Lead vocalist Kevin Parker’s extended and restlessly monotonous guitar jams are certainly worth mentioning as highlights of an exciting evening, before the final chords of “Nothing that Has Happened So Far Has Been Anything We Could Control” rang out, the drone of otherworldly ambience continued to hum lightly as the stage crew commenced the arduous task of assembling the extensive aliens-on-acid stage setup for The Flaming Lips.
The low ghostly rattle buzzed on as The Flaming Lips – Steven Drozd (Guitar, Vocals, Keyboards), Michael Ivans (Bass), Derek Brown (Guitar, Keys, Percussion, Backing Vocals) and Kliph Scurlock (Drums), along with touring members Jake Ingalls and Daniel Huffman (of New Fumes) – made their way to their spots on stage. As frontman Wayne Coyne, expectedly clad in his metallic blue space-suit and brandishing a slightly disfigured baby doll, approached his chrome podium, the spirit of the crowd erupted. After a peculiar outside introduction delivered entirely in Spanish, Coyne instructed the crowd quietly, “Come on, come on, come on,” invoking louder screams from the crowd. Drozd, face painted silver to blend with his graying hair, went on to begin the haunting melody that would encompass much of “Look…The Sun in Rising,” the opening track on this year’s The Terror. With a simple and repetitious synth line, backed by industrial firecracker snare drum hits and the oil-drum hammer of Drozd’s Epiphone Double-Neck SG (with the six-string lower neck broken off), a set typical of this year’s Flaming Lips was underway.

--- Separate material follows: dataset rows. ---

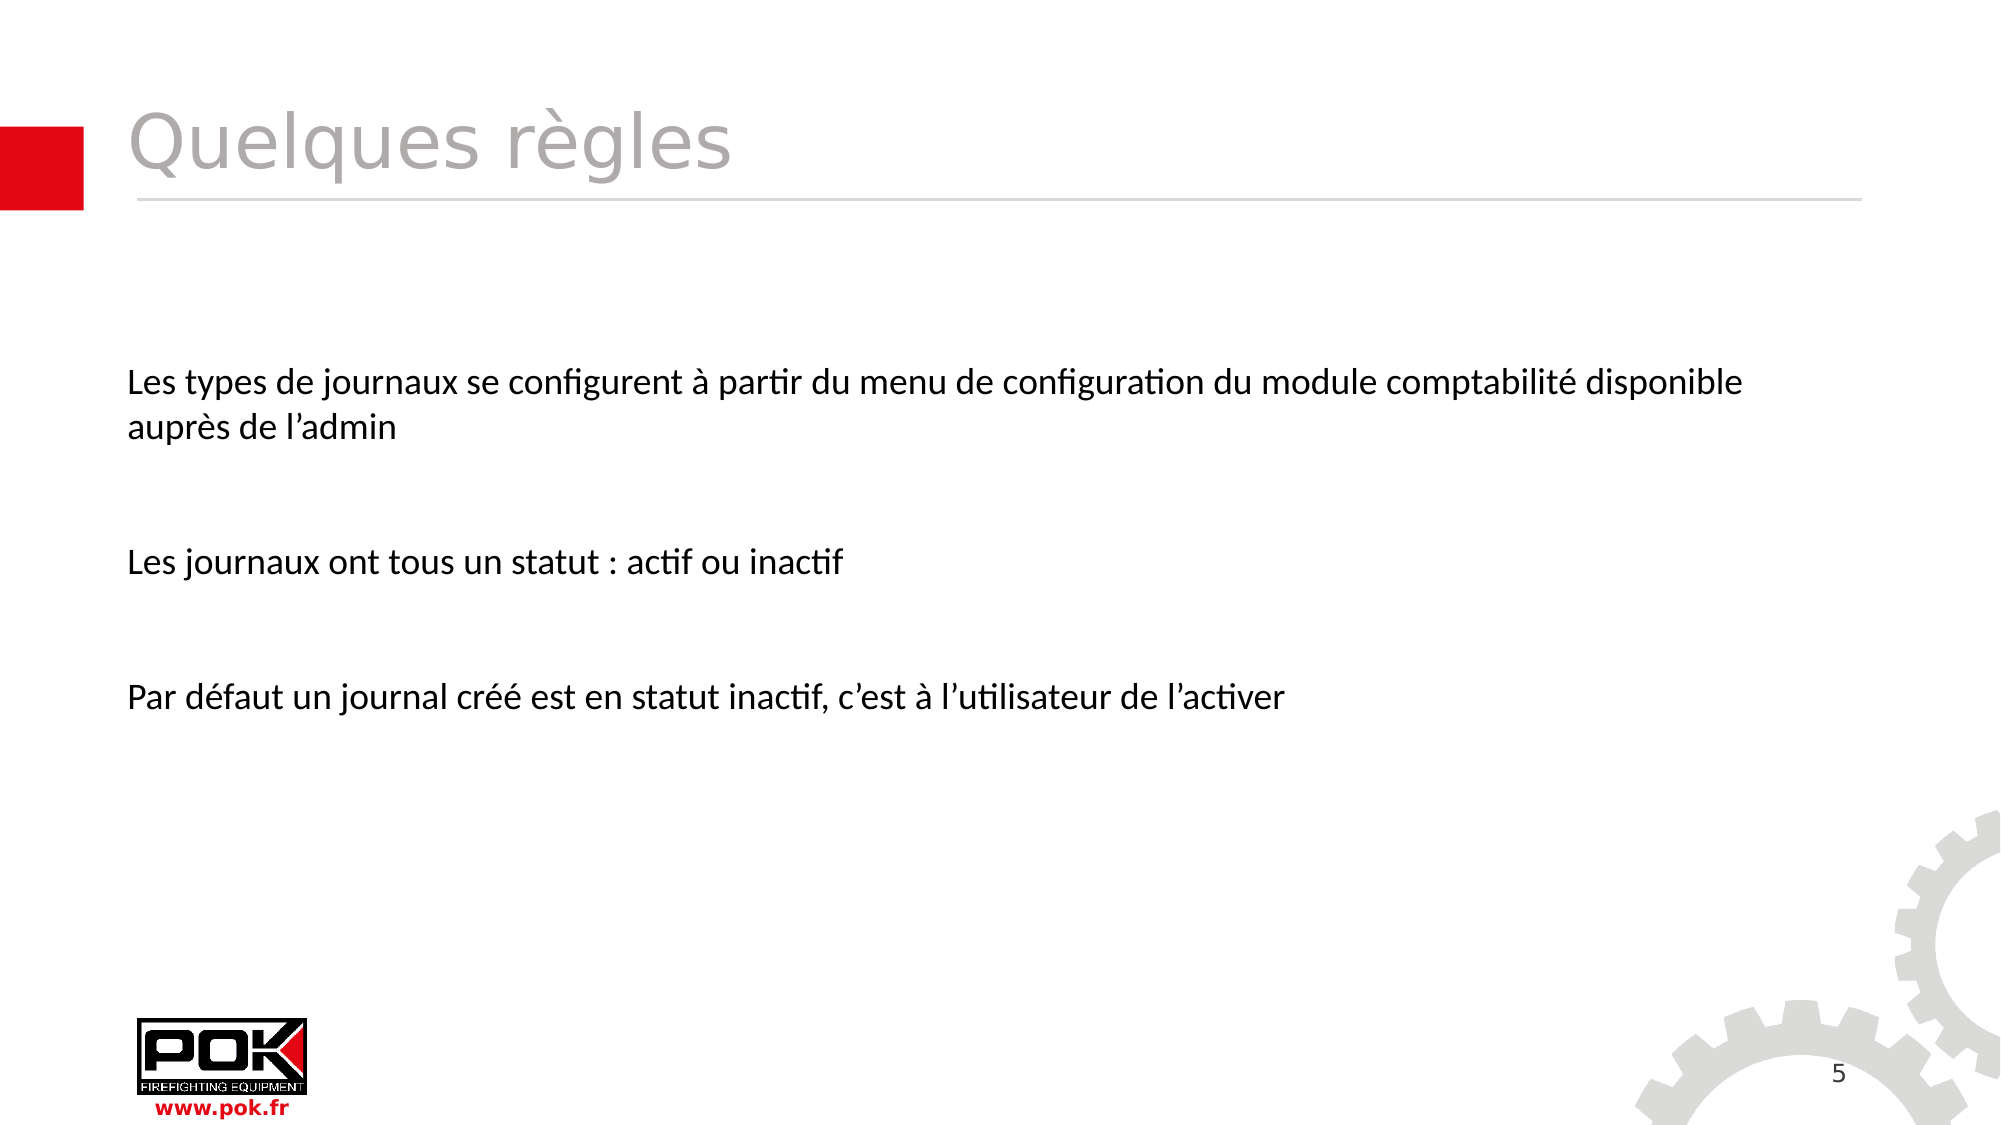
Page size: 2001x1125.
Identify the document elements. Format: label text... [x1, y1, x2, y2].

title Quelques règles [112, 83, 1965, 205]
text_box Les types de journaux se configurent à partir du menu de configuration du module comptabilité disponible auprès de l’admin Les journaux ont tous un statut : actif ou inactif Par défaut un journal créé est en statut inactif, c’est à l’utilisateur de l’activer [112, 349, 1847, 725]
slide_number 5 [1412, 1042, 1863, 1103]
picture [1618, 805, 2001, 1125]
picture [137, 1018, 307, 1095]
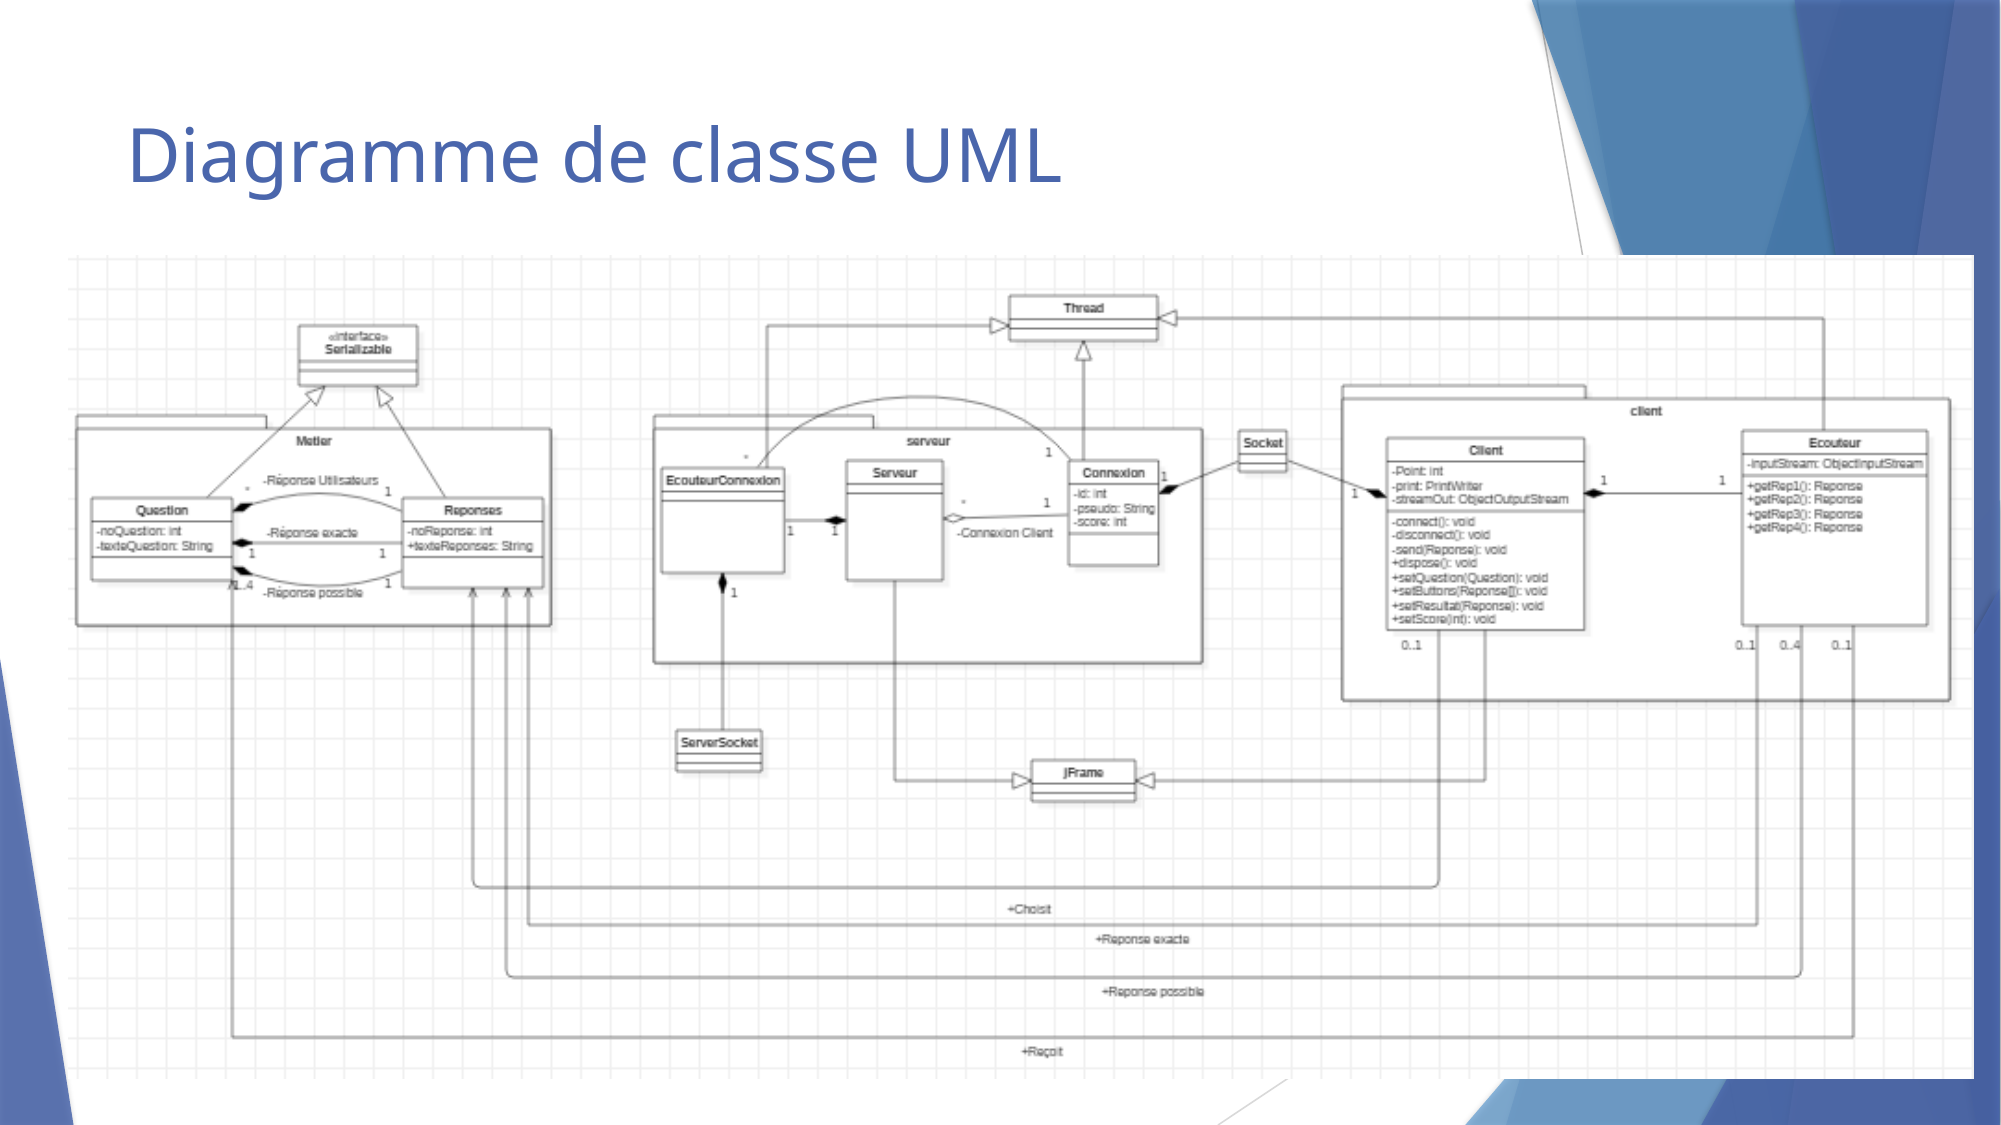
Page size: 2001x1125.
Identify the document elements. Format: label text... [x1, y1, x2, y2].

title Diagramme de classe UML [111, 99, 1522, 252]
picture [67, 254, 1975, 1080]
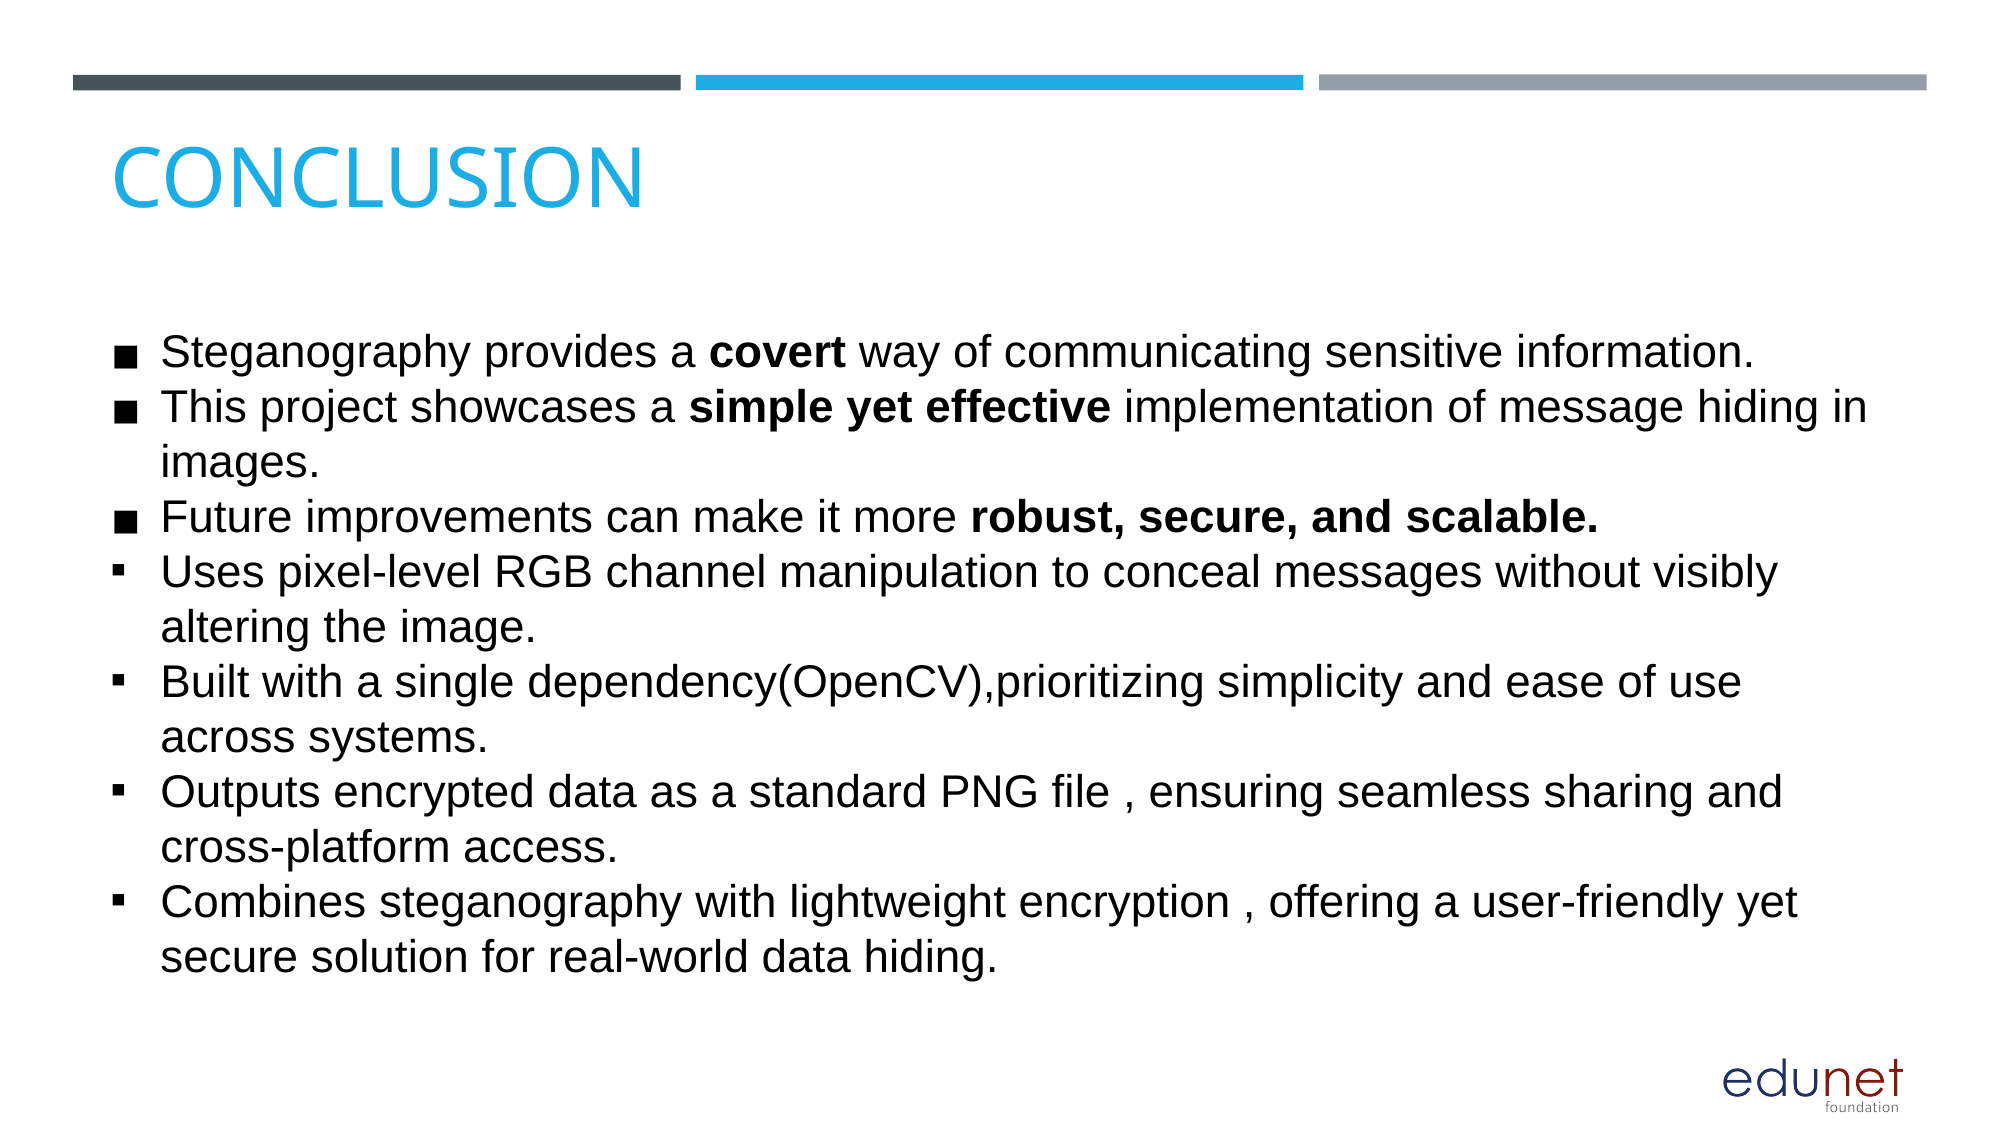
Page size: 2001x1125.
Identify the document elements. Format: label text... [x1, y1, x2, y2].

picture [1719, 1056, 1905, 1116]
list Steganography provides a covert way of communicating sensitive information. This project showcases a simple yet effective implementation of message hiding in images. Future improvements can make it more robust, secure, and scalable. Uses pixel-level RGB channel manipulation to conceal messages without visibly altering the image. Built with a single dependency(OpenCV),prioritizing simplicity and ease of use across systems. Outputs encrypted data as a standard PNG file , ensuring seamless sharing and cross-platform access. Combines steganography with lightweight encryption , offering a user-friendly yet secure solution for real-world data hiding. [95, 313, 1905, 989]
title CONCLUSION [95, 144, 1905, 232]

With a set rich in poppy Lips standards such as The W.A.N.D and an encore of “Do You Realize??” (Predictable, yet always well-received), one may wonder how the freakout roster of songs from The Terror would translate live and fit the bill. The Lips have always been masters of reinvention, and their current tour continues to push the band in different directions. The rainbow of confetti and disco-ball lasers that used to dominate the funeral-turned-circus vibe of a Lips show had been given a much darker makeover. The confetti that rained down on the crowd was now a soot cloud of black paper, engulfed in dim smoke and fog. The explosively poppy anthem of hope, “Race for the Prize” has been slowed down to a sleepy drag, but in a way that emphasizes the despair of Coyne’s lyrics and melded better with newer Lips’ tunes. “Race” gave way to a masterfully performed “Try to Explain,” complete with gorgeous vocal and synth harmonies thanks to the coupling of Drozd’s raw falsetto and Coyne’s broken rasp.
After the back-to-back trip of “Butterfly, How Long it Takes to Die” and “Turning Violent,” the band changed gears and got their New York audience moving once more with a classic take on “A Spoonful Weighs a Ton” from 1999’s The Soft Bulletin. As the band left the stage, a bright yellow background screen flashed the word “love” repeatedly until the band was ready to perform their encore. This should have served as a very welcome change to anyone who saw the Flaming Lips at 2012’s All Good Music Festival, where their backdrop flashed the phrase “Do the Meth” over a freak-trip of ambient weirdness. As the night came to a close, Coyne adamantly professed the importance of love and, in his all-too-familiar cracked Oklahoma drawl, reminded everybody “how lucky we are to be here, doing this together.”